為了讓傻柱盡早成婚,斷了某些人的算計,身為妹妹的何雨水,也是操碎了她的心,索性借著傻柱懟嗆賈張氏的意思,順水推舟的規勸起了王向紅,說了一句‘我們何家的大門,永遠為你敞開著’的話出來,她言語的熱切和臉上的關懷之情,已經把王向紅當作了她的嫂子。


    王向紅不知道是不是聽出了何雨水言詞中暗含的那個意思,臉上情不自禁的閃過了幾分緋紅,頭也跟著耷拉了下來。


    神經大條的傻柱,微微皺了皺眉頭。


    他雖然聽出何雨水這話有點不大對頭,卻也沒有往別的地方琢磨,反而順著何雨水的話茬子,說了幾句。


    “向紅,你跟雨水回屋,我去買菜,再割點肉,中午給你露一手,做幾道拿手的私房菜,晚上咱們吃川菜,趕不回學校沒關係,旁邊就是雨水的房間,你跟雨水睡在她那屋,明天一大早再去學校。”

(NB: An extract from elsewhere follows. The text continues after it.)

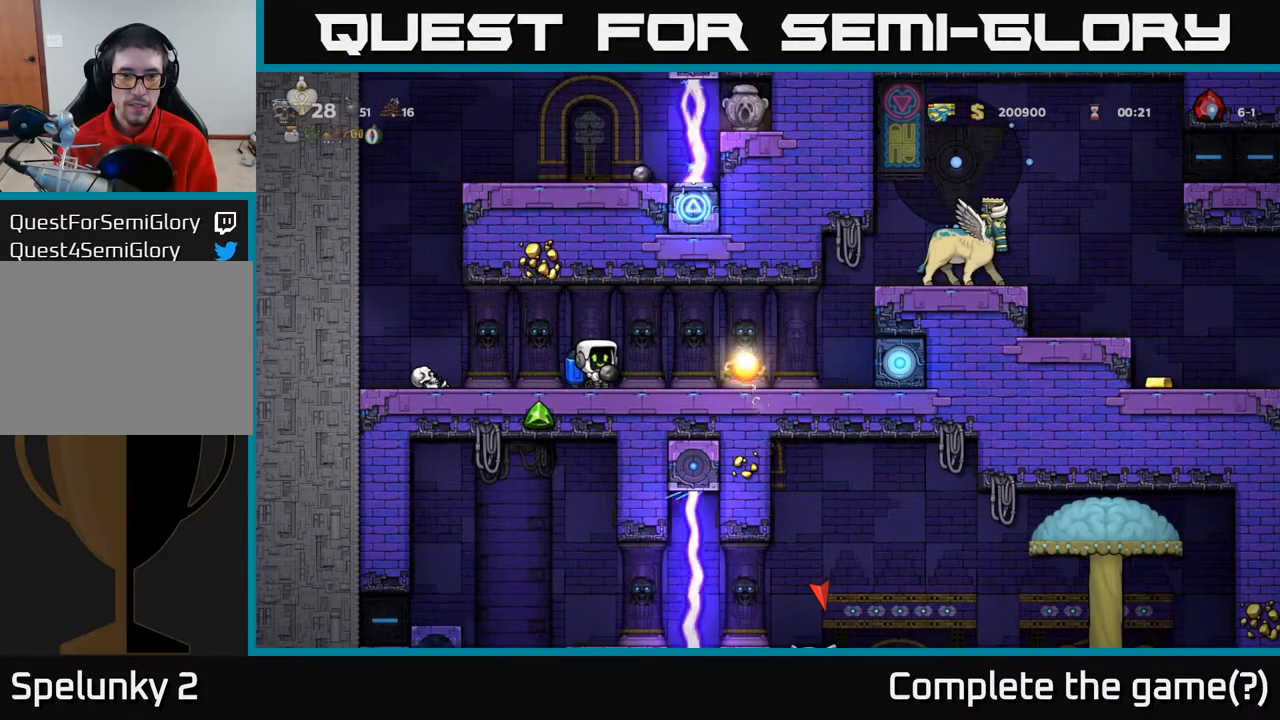
{"buttons": [], "left_stick": "center", "right_stick": "center", "events": []}
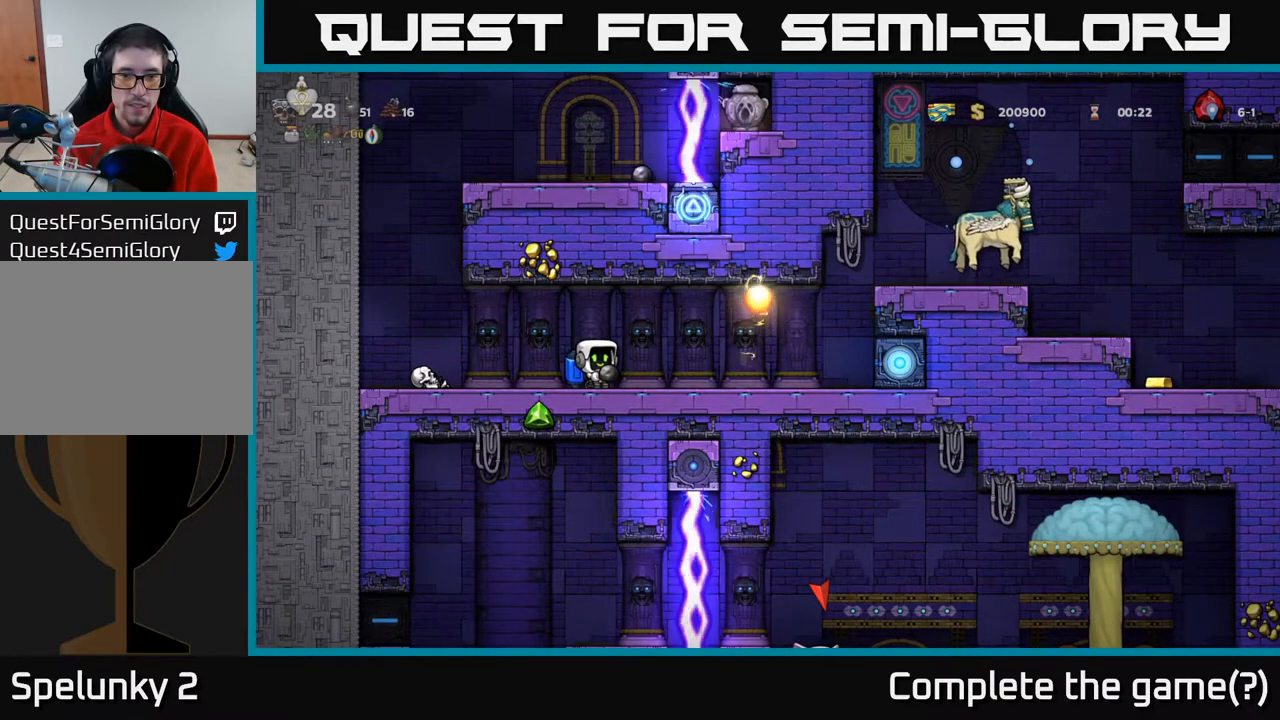
{"buttons": [], "left_stick": "center", "right_stick": "center", "events": []}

    身在易家的閆阜貴,原本還想拖一拖,聽聞傻柱這麽說,心中瞬間打消了拖延的想法,慶典的飯,還得傻柱來主勺。


    一方麵是傻柱的廚藝水平在那裏擺著。


    上萬人的軋鋼廠。


    都說傻柱的廚藝不錯。


    尋個新的廚師,萬一水平不如傻柱,等於壞了易中海的慶典。


    另一方麵是聾老太太和易中海兩口子,都讚成讓傻柱幫忙主勺,閆阜貴也算看明白了這裏麵的門道。


    猜測易中海兩口子和聾老太太想要賣好傻柱。


    便也樂見其成。


    他急匆匆的從易中海家裏出來,三步兩步的跑到了傻柱的跟前,把易中海搞慶典需要傻柱主勺的提議說了一下。


    送上門的便宜。


    傻子才不占。


    傻柱並沒有拒絕,麻溜的應承下了做飯的差事,至於他做飯的勞務和主家回贈菜,也跟閆阜貴這個代東的談妥了條件。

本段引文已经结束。